]> git.ipfire.org Git - thirdparty/paperless-ngx.git/commitdiff
Feature: Allow deletion of documents via the fuzzy matching command (#4957)
authorTrenton H <797416+stumpylog@users.noreply.github.com>
Mon, 18 Dec 2023 02:37:38 +0000 (18:37 -0800)
committerGitHub <noreply@github.com>
Mon, 18 Dec 2023 02:37:38 +0000 (18:37 -0800)
* Adds new flag allowing deletion of one of a document pair which is over the match ratio

* Documents the new command option

docs/administration.md
src/documents/management/commands/document_fuzzy_match.py
src/documents/tests/test_management_fuzzy.py

index 808d6afaf11a111ef3efc6ca2f120097c8d7d540..cf8a24294e50ccd0b584d80528a834d7430f436a 100644 (file)
@@ -607,3 +607,10 @@ document_fuzzy_match [--ratio] [--processes N]
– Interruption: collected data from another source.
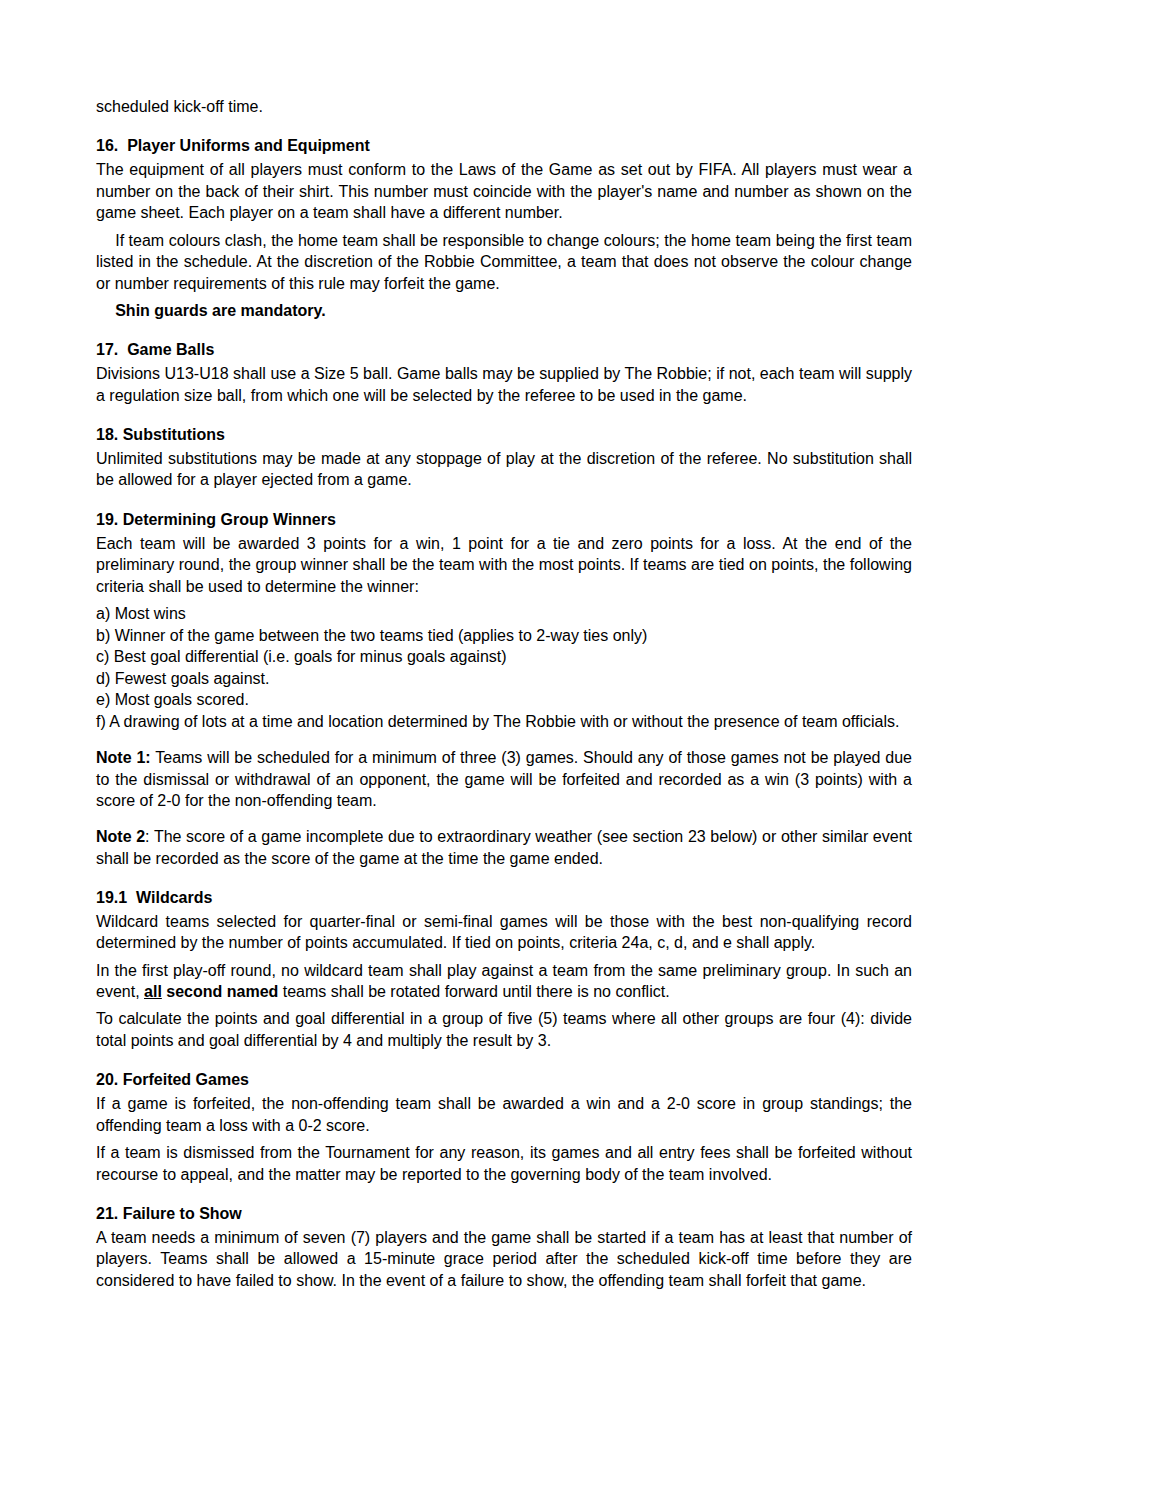scheduled kick-off time.
16. Player Uniforms and Equipment
The equipment of all players must conform to the Laws of the Game as set out by FIFA. All players must wear a number on the back of their shirt. This number must coincide with the player's name and number as shown on the game sheet. Each player on a team shall have a different number.
If team colours clash, the home team shall be responsible to change colours; the home team being the first team listed in the schedule. At the discretion of the Robbie Committee, a team that does not observe the colour change or number requirements of this rule may forfeit the game.
Shin guards are mandatory.
17. Game Balls
Divisions U13-U18 shall use a Size 5 ball. Game balls may be supplied by The Robbie; if not, each team will supply a regulation size ball, from which one will be selected by the referee to be used in the game.
18. Substitutions
Unlimited substitutions may be made at any stoppage of play at the discretion of the referee. No substitution shall be allowed for a player ejected from a game.
19. Determining Group Winners
Each team will be awarded 3 points for a win, 1 point for a tie and zero points for a loss. At the end of the preliminary round, the group winner shall be the team with the most points. If teams are tied on points, the following criteria shall be used to determine the winner:
a) Most wins
b) Winner of the game between the two teams tied (applies to 2-way ties only)
c) Best goal differential (i.e. goals for minus goals against)
d) Fewest goals against.
e) Most goals scored.
f) A drawing of lots at a time and location determined by The Robbie with or without the presence of team officials.
Note 1: Teams will be scheduled for a minimum of three (3) games. Should any of those games not be played due to the dismissal or withdrawal of an opponent, the game will be forfeited and recorded as a win (3 points) with a score of 2-0 for the non-offending team.
Note 2: The score of a game incomplete due to extraordinary weather (see section 23 below) or other similar event shall be recorded as the score of the game at the time the game ended.
19.1 Wildcards
Wildcard teams selected for quarter-final or semi-final games will be those with the best non-qualifying record determined by the number of points accumulated. If tied on points, criteria 24a, c, d, and e shall apply.
In the first play-off round, no wildcard team shall play against a team from the same preliminary group. In such an event, all second named teams shall be rotated forward until there is no conflict.
To calculate the points and goal differential in a group of five (5) teams where all other groups are four (4): divide total points and goal differential by 4 and multiply the result by 3.
20. Forfeited Games
If a game is forfeited, the non-offending team shall be awarded a win and a 2-0 score in group standings; the offending team a loss with a 0-2 score.
If a team is dismissed from the Tournament for any reason, its games and all entry fees shall be forfeited without recourse to appeal, and the matter may be reported to the governing body of the team involved.
21. Failure to Show
A team needs a minimum of seven (7) players and the game shall be started if a team has at least that number of players. Teams shall be allowed a 15-minute grace period after the scheduled kick-off time before they are considered to have failed to show. In the event of a failure to show, the offending team shall forfeit that game.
 | ----------- | -------- | ------------------- | ------------------------------------------------------------------------------------------------------------------------------ |
 | --ratio     | No       | 85.0                | a number between 0 and 100, setting how similar a document must be for it to be reported. Higher numbers mean more similarity. |
 | --processes | No       | 1/4 of system cores | Number of processes to use for matching. Setting 1 disables multiple processes                                                 |
+| --delete    | No       | False               | If provided, one document of a matched pair above the ratio will be deleted.                                                   |
+
+!!! warning
+
+    If providing the `--delete` option, it is highly recommended to have a backup.
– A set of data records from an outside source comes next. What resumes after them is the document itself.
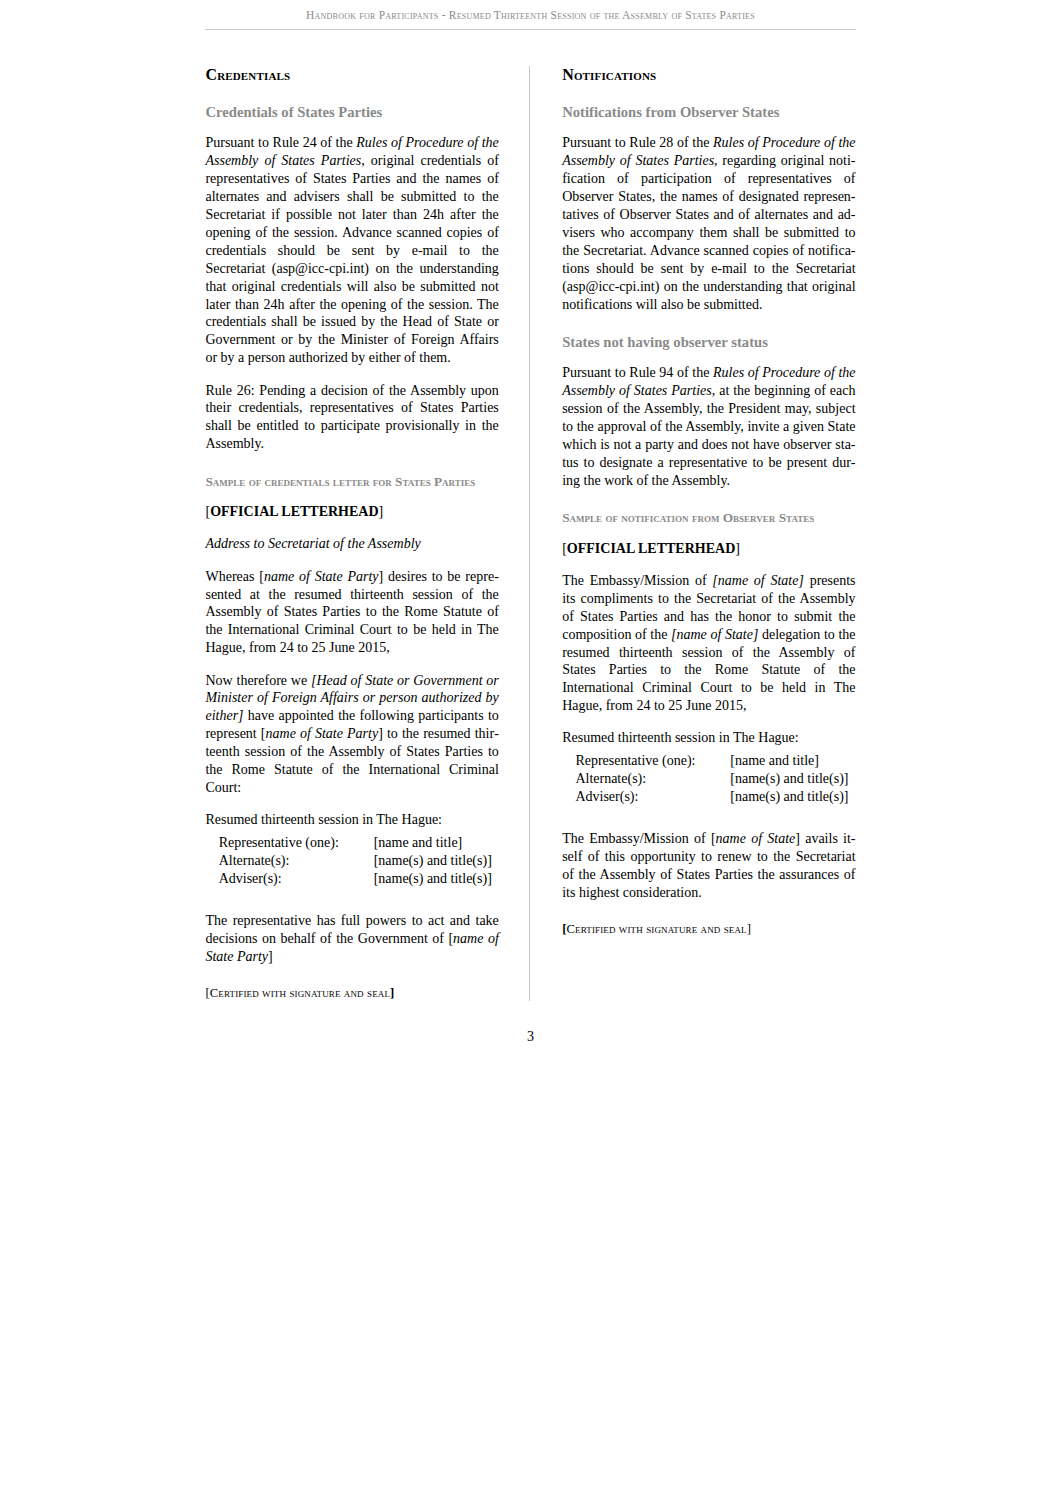Handbook for Participants - Resumed Thirteenth Session of the Assembly of States Parties
Credentials
Credentials of States Parties
Pursuant to Rule 24 of the Rules of Procedure of the Assembly of States Parties, original credentials of representatives of States Parties and the names of alternates and advisers shall be submitted to the Secretariat if possible not later than 24h after the opening of the session. Advance scanned copies of credentials should be sent by e-mail to the Secretariat (asp@icc-cpi.int) on the understanding that original credentials will also be submitted not later than 24h after the opening of the session. The credentials shall be issued by the Head of State or Government or by the Minister of Foreign Affairs or by a person authorized by either of them.
Rule 26: Pending a decision of the Assembly upon their credentials, representatives of States Parties shall be entitled to participate provisionally in the Assembly.
Sample of credentials letter for States Parties
[OFFICIAL LETTERHEAD]
Address to Secretariat of the Assembly
Whereas [name of State Party] desires to be represented at the resumed thirteenth session of the Assembly of States Parties to the Rome Statute of the International Criminal Court to be held in The Hague, from 24 to 25 June 2015,
Now therefore we [Head of State or Government or Minister of Foreign Affairs or person authorized by either] have appointed the following participants to represent [name of State Party] to the resumed thirteenth session of the Assembly of States Parties to the Rome Statute of the International Criminal Court:
Resumed thirteenth session in The Hague:
Representative (one):[name and title]
Alternate(s):[name(s) and title(s)]
Adviser(s):[name(s) and title(s)]
The representative has full powers to act and take decisions on behalf of the Government of [name of State Party]
[Certified with signature and seal]
Notifications
Notifications from Observer States
Pursuant to Rule 28 of the Rules of Procedure of the Assembly of States Parties, regarding original notification of participation of representatives of Observer States, the names of designated representatives of Observer States and of alternates and advisers who accompany them shall be submitted to the Secretariat. Advance scanned copies of notifications should be sent by e-mail to the Secretariat (asp@icc-cpi.int) on the understanding that original notifications will also be submitted.
States not having observer status
Pursuant to Rule 94 of the Rules of Procedure of the Assembly of States Parties, at the beginning of each session of the Assembly, the President may, subject to the approval of the Assembly, invite a given State which is not a party and does not have observer status to designate a representative to be present during the work of the Assembly.
Sample of notification from Observer States
[OFFICIAL LETTERHEAD]
The Embassy/Mission of [name of State] presents its compliments to the Secretariat of the Assembly of States Parties and has the honor to submit the composition of the [name of State] delegation to the resumed thirteenth session of the Assembly of States Parties to the Rome Statute of the International Criminal Court to be held in The Hague, from 24 to 25 June 2015,
Resumed thirteenth session in The Hague:
Representative (one):[name and title]
Alternate(s):[name(s) and title(s)]
Adviser(s):[name(s) and title(s)]
The Embassy/Mission of [name of State] avails itself of this opportunity to renew to the Secretariat of the Assembly of States Parties the assurances of its highest consideration.
[Certified with signature and seal]
3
+    While every effort has been taken to ensure proper operation, there is always the
+    chance of deletion of a file you want to keep.
index 597a9d2c131d3805f448af521e8bc563c2349d4a..9e01ff1b06cb850a4d86b51d3390e1fa4389b23d 100644 (file)
@@ -53,6 +53,12 @@ class Command(MultiProcessMixin, ProgressBarMixin, BaseCommand):
             type=float,
             help="Ratio to consider documents a match",
         )
+        parser.add_argument(
+            "--delete",
+            default=False,
+            action="store_true",
+            help="If set, one document of matches above the ratio WILL BE DELETED",
+        )
         self.add_argument_progress_bar_mixin(parser)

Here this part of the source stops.